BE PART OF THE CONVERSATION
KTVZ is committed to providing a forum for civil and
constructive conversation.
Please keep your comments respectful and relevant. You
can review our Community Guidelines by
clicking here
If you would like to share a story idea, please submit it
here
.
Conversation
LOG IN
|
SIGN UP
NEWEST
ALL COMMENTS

...

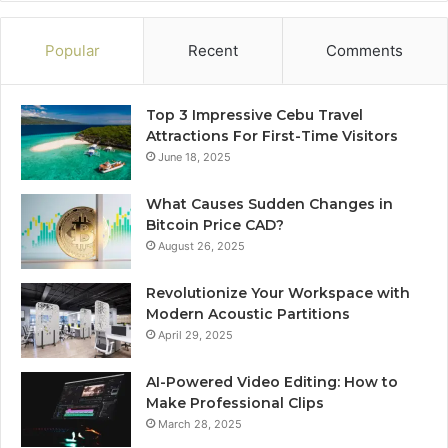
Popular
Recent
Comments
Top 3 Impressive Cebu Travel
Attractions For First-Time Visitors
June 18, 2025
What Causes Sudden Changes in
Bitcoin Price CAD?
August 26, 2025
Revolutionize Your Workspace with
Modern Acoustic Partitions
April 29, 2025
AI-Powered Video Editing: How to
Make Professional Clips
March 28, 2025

**Task goal:** Can you return, word for word and in their original order, the lines in the items above from the line with "BE PART OF THE CONVERSATION" to the line with "ALL COMMENTS", including both of those lines?

**Exercise response:**
BE PART OF THE CONVERSATION
KTVZ is committed to providing a forum for civil and
constructive conversation.
Please keep your comments respectful and relevant. You
can review our Community Guidelines by
clicking here
If you would like to share a story idea, please submit it
here
.
Conversation
LOG IN
|
SIGN UP
NEWEST
ALL COMMENTS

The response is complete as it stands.